The phone booth exists as a fond but distant memory for some people, and as a strange and dysfunctional waste of space for many more. Ariana Kelly approaches the phone booth as an entity that embodies diverse attitudes about privacy, freedom, power, sanctuary, and communication in its various forms all around the world. Through portrayals of phone booths in literature, film, personal narrative, philosophy, and religion, Phone Booth offers a definitive account of an object on the cusp of obsolescence.

Object Lessons is published in partnership with an essay series in The Atlantic.


Contributor Bio(s): Kelly, Ariana: - Ariana Kelly is a freelance writer and educator and teaches English Literature and Comparative Religion at the Harvard-Westlake School in Los Angeles, California. She has written for The L.A. Review of Books and Salon, among others.Schaberg, Christopher: - Christopher Schaberg is Associate Professor of English at Loyola University New Orleans, USA. He is the author of The Textual Life of Airports: Reading the Culture of Flight (2013) and co-editor of Deconstructing Brad Pitt (2014).
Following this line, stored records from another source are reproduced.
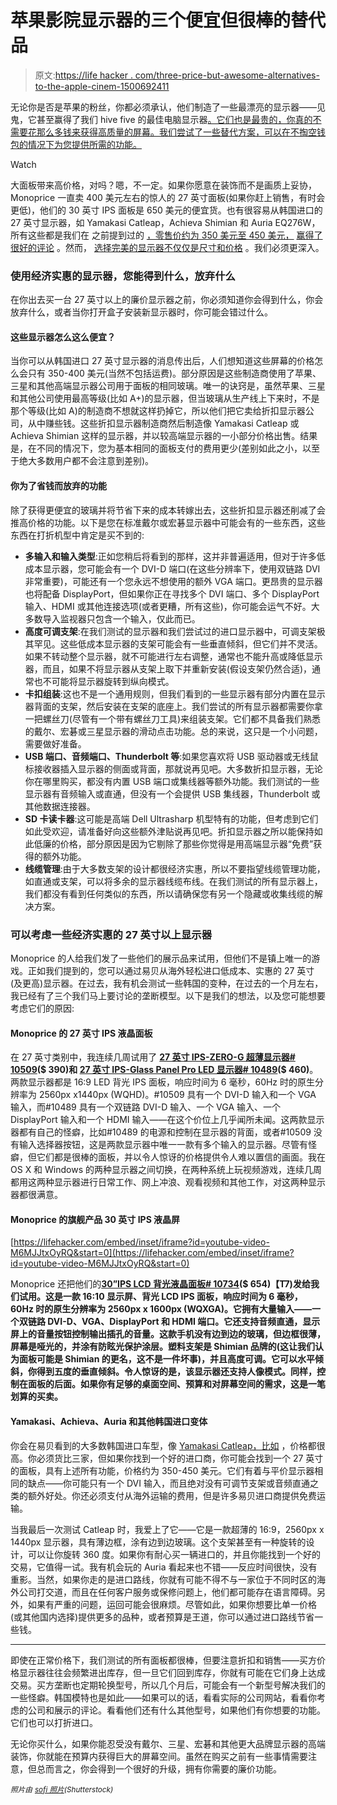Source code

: # 苹果影院显示器的三个便宜但很棒的替代品

> 原文:[https://life hacker . com/three-price-but-awesome-alternatives-to-the-apple-cinem-1500692411](https://lifehacker.com/three-cheap-but-awesome-alternatives-to-the-apple-cinem-1500692411)

无论你是否是苹果的粉丝，你都必须承认，他们制造了一些最漂亮的显示器——见鬼，它甚至赢得了我们 hive five 的最佳电脑显示器[。它们也是最贵的，你真的不需要花那么多钱来获得高质量的屏幕。我们尝试了一些替代方案，可以在不掏空钱包的情况下为您提供所需的功能。](https://lifehacker.com/five-best-computer-monitors-5966781)

Watch

大面板带来高价格，对吗？嗯，不一定。如果你愿意在装饰而不是画质上妥协，Monoprice 一直卖 400 美元左右的惊人的 27 英寸面板(如果你赶上销售，有时会更低)，他们的 30 英寸 IPS 面板是 650 美元的便宜货。也有很容易从韩国进口的 27 英寸显示器，如 Yamakasi Catleap，Achieva Shimian 和 Auria EQ276W，所有这些都是我们在 之前提到过的 [，零售价约为 350 美元至 450 美元，](https://lifehacker.com/five-best-computer-monitors-5966781) [赢得了很好的评论](http://www.pcper.com/reviews/Displays/Achieva-Shimian-27-Monitor-Review-1440p-IPS-Display-Under-350) 。然而， [选择完美的显示器不仅仅是尺寸和价格](https://lifehacker.com/how-to-pick-the-perfect-computer-monitor-1489862871) 。我们必须更深入。

### 使用经济实惠的显示器，您能得到什么，放弃什么

在你出去买一台 27 英寸以上的廉价显示器之前，你必须知道你会得到什么，你会放弃什么，或者当你打开盒子安装新显示器时，你可能会错过什么。

#### 这些显示器怎么这么便宜？

当你可以从韩国进口 27 英寸显示器的消息传出后，人们想知道这些屏幕的价格怎么会只有 350-400 美元(当然不包括运费)。部分原因是这些制造商使用了苹果、三星和其他高端显示器公司用于面板的相同玻璃。唯一的诀窍是，虽然苹果、三星和其他公司使用最高等级(比如 A+)的显示器，但当玻璃从生产线上下来时，不是那个等级(比如 A)的制造商不想就这样扔掉它，所以他们把它卖给折扣显示器公司，从中赚些钱。这些折扣显示器制造商然后制造像 Yamakasi Catleap 或 Achieva Shimian 这样的显示器，并以较高端显示器的一小部分价格出售。结果是，在不同的情况下，您为基本相同的面板支付的费用更少(差别如此之小，以至于绝大多数用户都不会注意到差别)。

#### 你为了省钱而放弃的功能

除了获得更便宜的玻璃并将节省下来的成本转嫁出去，这些折扣显示器还削减了会推高价格的功能。以下是您在标准戴尔或宏碁显示器中可能会有的一些东西，这些东西在打折机型中肯定是买不到的:

*   **多输入和输入类型**:正如您稍后将看到的那样，这并非普遍适用，但对于许多低成本显示器，您可能会有一个 DVI-D 端口(在这些分辨率下，使用双链路 DVI 非常重要)，可能还有一个您永远不想使用的额外 VGA 端口。更昂贵的显示器也将配备 DisplayPort，但如果你正在寻找多个 DVI 端口、多个 DisplayPort 输入、HDMI 或其他连接选项(或者更糟，所有这些)，你可能会运气不好。大多数导入监视器只包含一个输入，仅此而已。
*   **高度可调支架**:在我们测试的显示器和我们尝试过的进口显示器中，可调支架极其罕见。这些低成本显示器的支架可能会有一些垂直倾斜，但它们并不灵活。如果不转动整个显示器，就不可能进行左右调整，通常也不能升高或降低显示器，而且，如果不将显示器从支架上取下并重新安装(假设支架仍然合适)，通常也不可能将显示器旋转到纵向模式。
*   **卡扣组装**:这也不是一个通用规则，但我们看到的一些显示器有部分内置在显示器背面的支架，然后安装在支架的底座上。我们尝试的所有显示器都需要你拿一把螺丝刀(尽管有一个带有螺丝刀工具)来组装支架。它们都不具备我们熟悉的戴尔、宏碁或三星显示器的滑动点击功能。总的来说，这只是一个小问题，需要做好准备。
*   **USB 端口、音频端口、Thunderbolt 等**:如果您喜欢将 USB 驱动器或无线鼠标接收器插入显示器的侧面或背面，那就说再见吧。大多数折扣显示器，无论你在哪里购买，都没有内置 USB 端口或集线器等额外功能。我们测试的一些显示器有音频输入或直通，但没有一个会提供 USB 集线器，Thunderbolt 或其他数据连接器。
*   **SD 卡读卡器**:这可能是高端 Dell Ultrasharp 机型特有的功能，但考虑到它们如此受欢迎，请准备好向这些额外津贴说再见吧。折扣显示器之所以能保持如此低廉的价格，部分原因是因为它剔除了那些你觉得是用高端显示器“免费”获得的额外功能。
*   **线缆管理**:由于大多数支架的设计都很经济实惠，所以不要指望线缆管理功能，如直通或支架，可以将多余的显示器线缆布线。在我们测试的所有显示器上，我们都没有看到任何类似的东西，所以请确保您有另一个隐藏或收集线缆的解决方案。

### 可以考虑一些经济实惠的 27 英寸以上显示器

Monoprice 的人给我们发了一些他们的展示品来试用，但他们不是镇上唯一的游戏。正如我们提到的，您可以通过易贝从海外轻松进口低成本、实惠的 27 英寸(及更高)显示器。在过去，我有机会测试一些韩国的变种，在过去的一个月左右，我已经有了三个我们马上要讨论的垄断模型。以下是我们的想法，以及您可能想要考虑它们的原因:

#### Monoprice 的 27 英寸 IPS 液晶面板

在 27 英寸类别中，我连续几周试用了 [**27 英寸 IPS-ZERO-G 超薄显示器# 10509**](http://www.monoprice.com/Product?p_id=10509)**($ 390)**和 [**27 英寸 IPS-Glass Panel Pro LED 显示器# 10489**](http://www.monoprice.com/Product?p_id=10489)**($ 460)**。两款显示器都是 16:9 LED 背光 IPS 面板，响应时间为 6 毫秒，60Hz 时的原生分辨率为 2560px x1440px (WQHD)。#10509 具有一个 DVI-D 输入和一个 VGA 输入，而#10489 具有一个双链路 DVI-D 输入、一个 VGA 输入、一个 DisplayPort 输入和一个 HDMI 输入——在这个价位上几乎闻所未闻。这两款显示器都有自己的怪癖，比如#10489 的电源和控制在显示器的背面，或者#10509 没有输入选择器按钮，这是两款显示器中唯一一款有多个输入的显示器。尽管有怪癖，但它们都是很棒的面板，并以令人惊讶的价格提供令人难以置信的画面。我在 OS X 和 Windows 的两种显示器之间切换，在两种系统上玩视频游戏，连续几周都用这两种显示器进行日常工作、网上冲浪、观看视频和其他工作，对这两种显示器都很满意。

#### Monoprice 的旗舰产品 30 英寸 IPS 液晶屏

 [https://lifehacker.com/embed/inset/iframe?id=youtube-video-M6MJJtxOyRQ&start=0](https://lifehacker.com/embed/inset/iframe?id=youtube-video-M6MJJtxOyRQ&start=0) 

Monoprice 还把他们的[**30”IPS LCD 背光液晶面板# 10734**](http://www.monoprice.com/Product?p_id=10734)**($ 654)【T7)发给我们试用。这是一款 16:10 显示屏、背光 LCD IPS 面板，响应时间为 6 毫秒，60Hz 时的原生分辨率为 2560px x 1600px (WQXGA)。它拥有大量输入——一个双链路 DVI-D、VGA、DisplayPort 和 HDMI 端口。它还支持音频直通，显示屏上的音量按钮控制输出插孔的音量。这款手机没有边到边的玻璃，但边框很薄，屏幕是哑光的，并涂有防眩光保护涂层。塑料支架是 Shimian 品牌的(这让我们认为面板可能是 Shimian 的更名，这不是一件坏事)，并且高度可调。它可以水平倾斜，你得到五度的垂直倾斜。令人惊讶的是，该显示器还支持人像模式。同样，控制在面板的后面。如果你有足够的桌面空间、预算和对屏幕空间的需求，这是一笔划算的买卖。**

#### Yamakasi、Achieva、Auria 和其他韩国进口变体

你会在易贝看到的大多数韩国进口车型，像 [Yamakasi Catleap，比如](http://www.ebay.com/sch/i.html?_trksid=p5197.m570.l1311&_nkw=yamakasi+catleap+q270&_sacat=0&_from=R40&afsrc=1) ，价格都很高。你必须货比三家，但如果你找到一个好的进口商，你可能会找到一个 27 英寸的面板，具有上述所有功能，价格约为 350-450 美元。它们有着与平价显示器相同的缺点——你可能只有一个 DVI 输入，而且绝对没有可调节支架或音频直通之类的额外好处。你还必须支付从海外运输的费用，但是许多易贝进口商提供免费运输。

当我最后一次测试 Catleap 时，我爱上了它——它是一款超薄的 16:9，2560px x 1440px 显示器，具有薄边框，涂有边到边玻璃。这个支架甚至有一种旋转的设计，可以让你旋转 360 度。如果你有耐心买一辆进口的，并且你能找到一个好的交易，它值得一试。我有机会玩的 Auria 看起来也不错——反应时间很快，没有重影。当然，如果你走的是进口路线，你就有可能不得不与一家位于不同时区的海外公司打交道，而且在任何客户服务或保修问题上，他们都可能存在语言障碍。另外，如果有严重的问题，运回可能会很麻烦。尽管如此，如果你想要比单一价格(或其他国内选择)提供更多的品种，或者预算是王道，你可以通过进口路线节省一些钱。

* * *

即使在正常价格下，我们测试的所有面板都很棒，但要注意折扣和销售——买方价格显示器往往会频繁进出库存，但一旦它们回到库存，你就有可能在它们身上达成交易。买方垄断也定期轮换型号，所以几个月后，可能会有一个新型号解决我们的一些怪癖。韩国模特也是如此——如果可以的话，看看实际的公司网站，看看你考虑的公司和展示的评论。看看他们还有什么其他型号，如果他们有你想要的功能。它们也可以打折进口。

无论你买什么，如果你能忍受没有戴尔、三星、宏碁和其他更大品牌显示器的高端装饰，你就能在预算内获得巨大的屏幕空间。虽然在购买之前有一些事情需要注意，但总而言之，你会得到一个很好的升级，拥有你需要的廉价功能。

*<small>照片由</small>* [*<small>sofi 照片</small>*](http://www.shutterstock.com/pic.mhtml?id=117267352&src=id)*<small>(Shutterstock)</small>*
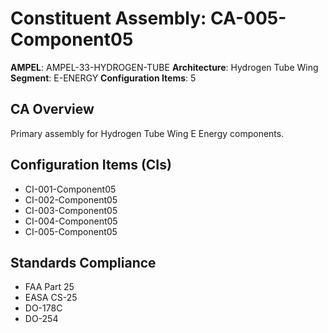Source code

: # Constituent Assembly: CA-005-Component05

**AMPEL**: AMPEL-33-HYDROGEN-TUBE
**Architecture**: Hydrogen Tube Wing
**Segment**: E-ENERGY
**Configuration Items**: 5

## CA Overview
Primary assembly for Hydrogen Tube Wing E Energy components.

## Configuration Items (CIs)
- CI-001-Component05
- CI-002-Component05
- CI-003-Component05
- CI-004-Component05
- CI-005-Component05

## Standards Compliance
- FAA Part 25
- EASA CS-25
- DO-178C
- DO-254
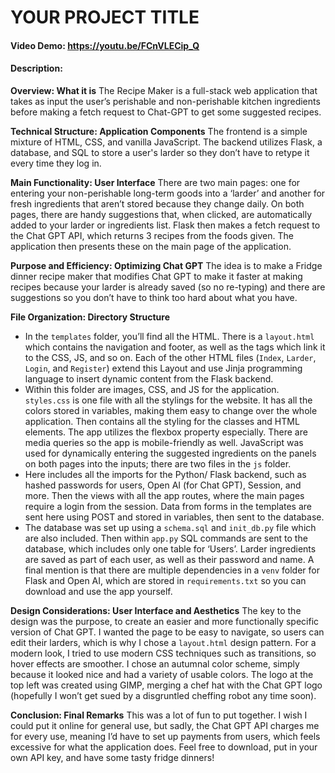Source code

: # YOUR PROJECT TITLE

#### Video Demo: https://youtu.be/FCnVLECip_Q

#### Description:

**Overview: What it is**
The Recipe Maker is a full-stack web application that takes as input the user’s perishable and non-perishable kitchen ingredients before making a fetch request to Chat-GPT to get some suggested recipes.

**Technical Structure: Application Components**
The frontend is a simple mixture of HTML, CSS, and vanilla JavaScript. The backend utilizes Flask, a database, and SQL to store a user's larder so they don’t have to retype it every time they log in.

**Main Functionality: User Interface**
There are two main pages: one for entering your non-perishable long-term goods into a ‘larder’ and another for fresh ingredients that aren’t stored because they change daily. On both pages, there are handy suggestions that, when clicked, are automatically added to your larder or ingredients list. Flask then makes a fetch request to the Chat GPT API, which returns 3 recipes from the foods given. The application then presents these on the main page of the application.

**Purpose and Efficiency: Optimizing Chat GPT**
The idea is to make a Fridge dinner recipe maker that modifies Chat GPT to make it faster at making recipes because your larder is already saved (so no re-typing) and there are suggestions so you don’t have to think too hard about what you have.

**File Organization: Directory Structure**

- In the `templates` folder, you’ll find all the HTML. There is a `layout.html` which contains the navigation and footer, as well as the tags which link it to the CSS, JS, and so on. Each of the other HTML files (`Index`, `Larder`, `Login`, and `Register`) extend this Layout and use Jinja programming language to insert dynamic content from the Flask backend.
- Within this folder are images, CSS, and JS for the application. `styles.css` is one file with all the stylings for the website. It has all the colors stored in variables, making them easy to change over the whole application. Then contains all the styling for the classes and HTML elements. The app utilizes the flexbox property especially. There are media queries so the app is mobile-friendly as well. JavaScript was used for dynamically entering the suggested ingredients on the panels on both pages into the inputs; there are two files in the `js` folder.
- Here includes all the imports for the Python/ Flask backend, such as hashed passwords for users, Open AI (for Chat GPT), Session, and more. Then the views with all the app routes, where the main pages require a login from the session. Data from forms in the templates are sent here using POST and stored in variables, then sent to the database.
- The database was set up using a `schema.sql` and `init_db.py` file which are also included. Then within `app.py` SQL commands are sent to the database, which includes only one table for ‘Users’. Larder ingredients are saved as part of each user, as well as their password and name. A final mention is that there are multiple dependencies in a `venv` folder for Flask and Open AI, which are stored in `requirements.txt` so you can download and use the app yourself.

**Design Considerations: User Interface and Aesthetics**
The key to the design was the purpose, to create an easier and more functionally specific version of Chat GPT. I wanted the page to be easy to navigate, so users can edit their larders, which is why I chose a `layout.html` design pattern. For a modern look, I tried to use modern CSS techniques such as transitions, so hover effects are smoother. I chose an autumnal color scheme, simply because it looked nice and had a variety of usable colors. The logo at the top left was created using GIMP, merging a chef hat with the Chat GPT logo (hopefully I won’t get sued by a disgruntled cheffing robot any time soon).

**Conclusion: Final Remarks**
This was a lot of fun to put together. I wish I could put it online for general use, but sadly, the Chat GPT API charges me for every use, meaning I’d have to set up payments from users, which feels excessive for what the application does. Feel free to download, put in your own API key, and have some tasty fridge dinners!
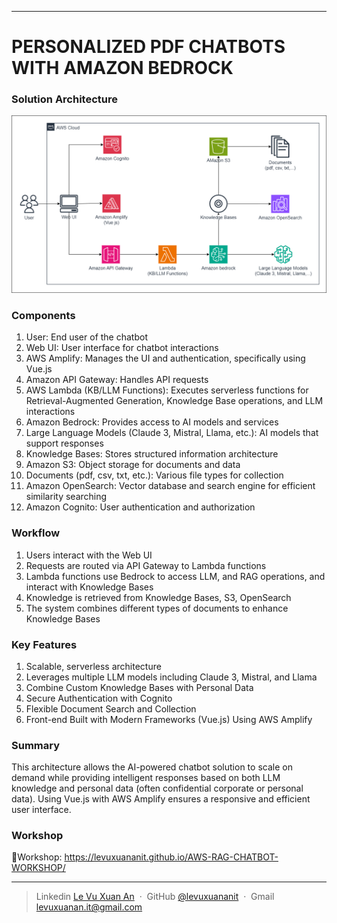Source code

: 
---

# PERSONALIZED PDF CHATBOTS WITH AMAZON BEDROCK
### Solution Architecture
![1.AWSServerlessChatbotArchitecture](static\images\1.Introduction\1.AWSServerlessChatbotArchitecture.png)


### Components
1. User: End user of the chatbot
2. Web UI: User interface for chatbot interactions
3. AWS Amplify: Manages the UI and authentication, specifically using Vue.js
4. Amazon API Gateway: Handles API requests
5. AWS Lambda (KB/LLM Functions): Executes serverless functions for Retrieval-Augmented Generation, Knowledge Base operations, and LLM interactions
6. Amazon Bedrock: Provides access to AI models and services
7. Large Language Models (Claude 3, Mistral, Llama, etc.): AI models that support responses
8. Knowledge Bases: Stores structured information architecture
9. Amazon S3: Object storage for documents and data
10. Documents (pdf, csv, txt, etc.): Various file types for collection
11. Amazon OpenSearch: Vector database and search engine for efficient similarity searching
12. Amazon Cognito: User authentication and authorization

### Workflow
1. Users interact with the Web UI
2. Requests are routed via API Gateway to Lambda functions
3. Lambda functions use Bedrock to access LLM, and RAG operations, and interact with Knowledge Bases
4. Knowledge is retrieved from Knowledge Bases, S3, OpenSearch
5. The system combines different types of documents to enhance Knowledge Bases

### Key Features
1. Scalable, serverless architecture
2. Leverages multiple LLM models including Claude 3, Mistral, and Llama
3. Combine Custom Knowledge Bases with Personal Data
4. Secure Authentication with Cognito
5. Flexible Document Search and Collection
6. Front-end Built with Modern Frameworks (Vue.js) Using AWS Amplify

### Summary
This architecture allows the AI-powered chatbot solution to scale on demand while providing intelligent responses based on both LLM knowledge and personal data (often confidential corporate or personal data). Using Vue.js with AWS Amplify ensures a responsive and efficient user interface.

### Workshop
🔻Workshop: https://levuxuananit.github.io/AWS-RAG-CHATBOT-WORKSHOP/

---

> Linkedin [Le Vu Xuan An](https://www.linkedin.com/in/levuxuanan/) &nbsp;&middot;&nbsp;
> GitHub [@levuxuananit](https://github.com/levuxuananit) &nbsp;&middot;&nbsp;
> Gmail [levuxuanan.it@gmail.com](https://www.linkedin.com/in/levuxuanan/)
He is series co-editor (Ian Bogost) of the series Object Lessons.Bogost, Ian: - Ian Bogost is Ivan Allen College Distinguished Chair in Media Studies and Professor of Interactive Computing at the Georgia Institute of Technology, and Founding Partner at Persuasive Games LLC. Bogost is author or co-author of seven books: Unit Operations (2006), Persuasive Games (2007), Racing the Beam ( 2009), Newsgames (2010), How To Do Things with Videogames (2011), Alien Phenomenology (University of Minnesota Press, 2012), and 10 PRINT CHR (205.5+RND(1)); Goto 10 (2012). Bogost also creates videogames that cover topics as varied as airport security, disaffected workers, the petroleum industry, suburban errands, and tort reform. His games have been played by millions of people and exhibited internationally. His game A Slow Year, a collection of game poems for Atari, won the Vanguard and Virtuoso awards at the 2010 Indiecade Festival.